### Required action
Copy each line of the material below that includes the string "Right".

### Material for this task
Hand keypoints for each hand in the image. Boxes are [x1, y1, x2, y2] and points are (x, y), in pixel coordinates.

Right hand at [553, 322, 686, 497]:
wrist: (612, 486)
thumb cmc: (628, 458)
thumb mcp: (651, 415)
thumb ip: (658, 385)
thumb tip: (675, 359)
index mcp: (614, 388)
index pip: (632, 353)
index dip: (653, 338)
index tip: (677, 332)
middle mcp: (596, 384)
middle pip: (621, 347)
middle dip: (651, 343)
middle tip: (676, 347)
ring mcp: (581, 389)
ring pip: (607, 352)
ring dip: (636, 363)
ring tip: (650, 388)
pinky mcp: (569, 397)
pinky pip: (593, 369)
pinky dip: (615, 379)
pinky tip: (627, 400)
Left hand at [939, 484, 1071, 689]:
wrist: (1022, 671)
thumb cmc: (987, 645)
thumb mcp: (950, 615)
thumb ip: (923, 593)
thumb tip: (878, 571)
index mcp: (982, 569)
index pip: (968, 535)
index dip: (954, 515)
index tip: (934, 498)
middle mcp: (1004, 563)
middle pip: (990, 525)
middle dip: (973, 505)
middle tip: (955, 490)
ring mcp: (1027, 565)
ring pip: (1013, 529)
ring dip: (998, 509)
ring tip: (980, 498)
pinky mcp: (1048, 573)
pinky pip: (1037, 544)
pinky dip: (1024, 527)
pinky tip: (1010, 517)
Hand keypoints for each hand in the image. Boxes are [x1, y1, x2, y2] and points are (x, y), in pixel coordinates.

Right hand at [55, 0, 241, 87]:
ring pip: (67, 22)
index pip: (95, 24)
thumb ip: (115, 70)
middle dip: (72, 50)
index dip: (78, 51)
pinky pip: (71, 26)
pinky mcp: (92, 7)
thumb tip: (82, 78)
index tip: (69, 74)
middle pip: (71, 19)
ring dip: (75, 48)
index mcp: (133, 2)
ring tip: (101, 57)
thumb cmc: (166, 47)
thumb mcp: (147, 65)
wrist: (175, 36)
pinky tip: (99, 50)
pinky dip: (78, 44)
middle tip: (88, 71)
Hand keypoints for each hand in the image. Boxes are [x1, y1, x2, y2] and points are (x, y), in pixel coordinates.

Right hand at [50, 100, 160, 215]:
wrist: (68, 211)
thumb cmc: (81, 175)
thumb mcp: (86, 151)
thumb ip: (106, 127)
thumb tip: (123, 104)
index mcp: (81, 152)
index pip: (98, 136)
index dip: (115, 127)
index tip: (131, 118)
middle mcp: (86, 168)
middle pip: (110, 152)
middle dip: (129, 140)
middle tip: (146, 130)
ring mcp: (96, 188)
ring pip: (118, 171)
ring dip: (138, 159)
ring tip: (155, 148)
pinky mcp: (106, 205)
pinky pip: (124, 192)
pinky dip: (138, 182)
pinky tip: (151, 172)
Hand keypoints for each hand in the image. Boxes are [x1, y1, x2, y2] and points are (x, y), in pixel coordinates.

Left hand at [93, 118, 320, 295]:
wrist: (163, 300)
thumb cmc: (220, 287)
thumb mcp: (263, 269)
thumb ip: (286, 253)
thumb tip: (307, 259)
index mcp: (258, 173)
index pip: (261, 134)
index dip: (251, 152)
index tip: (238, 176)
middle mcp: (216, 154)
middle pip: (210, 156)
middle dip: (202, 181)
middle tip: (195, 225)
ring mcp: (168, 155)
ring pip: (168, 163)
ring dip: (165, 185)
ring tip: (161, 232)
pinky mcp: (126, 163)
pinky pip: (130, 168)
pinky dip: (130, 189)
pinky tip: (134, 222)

### Answer section
Right hand at [553, 322, 686, 497]:
Right hand at [55, 0, 241, 87]:
Right hand at [50, 100, 160, 215]:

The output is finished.